What is the difference and best solution, between using the raw converter to scale the raw image and to scale the tiff in cs5 with genuine fractal?.

Thank you

antonio

Ron Martinsen said...

Hi Antonio,

Great question!

When you do what you are doing, you are letting the RAW converter do the scaling - which sounds nice, but in the case of Adobe Camera Raw (used by Lightroom, Photoshop, Bridge etc...) you get identical results those that you'd get if you use your Adobe app to resize just after the raw conversion. It also assumes that you want to edit your image in its final output size, which can result in huge files and isn't always what we want.

So, the short answer is that if you are happy with the results you are getting then it's fine - but it's not any better than doing it later. In fact, I usually recommend that people duplicate their final layer in PS into a new doc and then do their resize on that so they have a nice single layer document that is just for printing in their desired output size. The can create one for each print size so that it's easy to re-print the desired output without affecting all of their editing work.

Thanks for supporting the blog!

DATASET SECTION ::
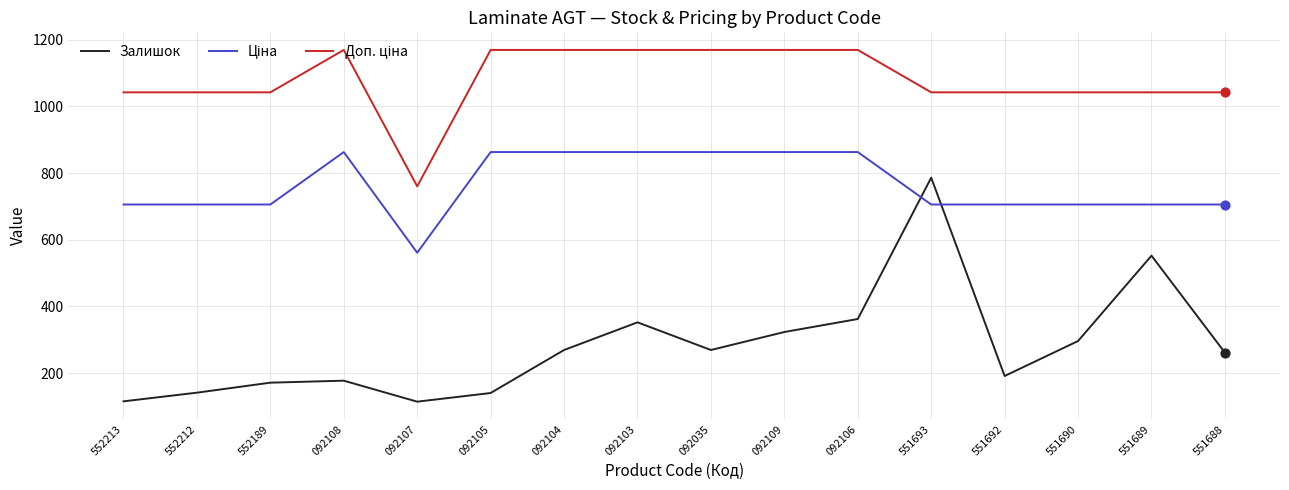

At which category is the sum across all series the highest?

551693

WHAT THE EXERCISE ASKS :: Reproduce the passage from the exchange on raw image scaling, beginning at the words "Great question!" and stopping after "what we want.".

ANSWER TO THE PROBLEM ::
Great question!

When you do what you are doing, you are letting the RAW converter do the scaling - which sounds nice, but in the case of Adobe Camera Raw (used by Lightroom, Photoshop, Bridge etc...) you get identical results those that you'd get if you use your Adobe app to resize just after the raw conversion. It also assumes that you want to edit your image in its final output size, which can result in huge files and isn't always what we want.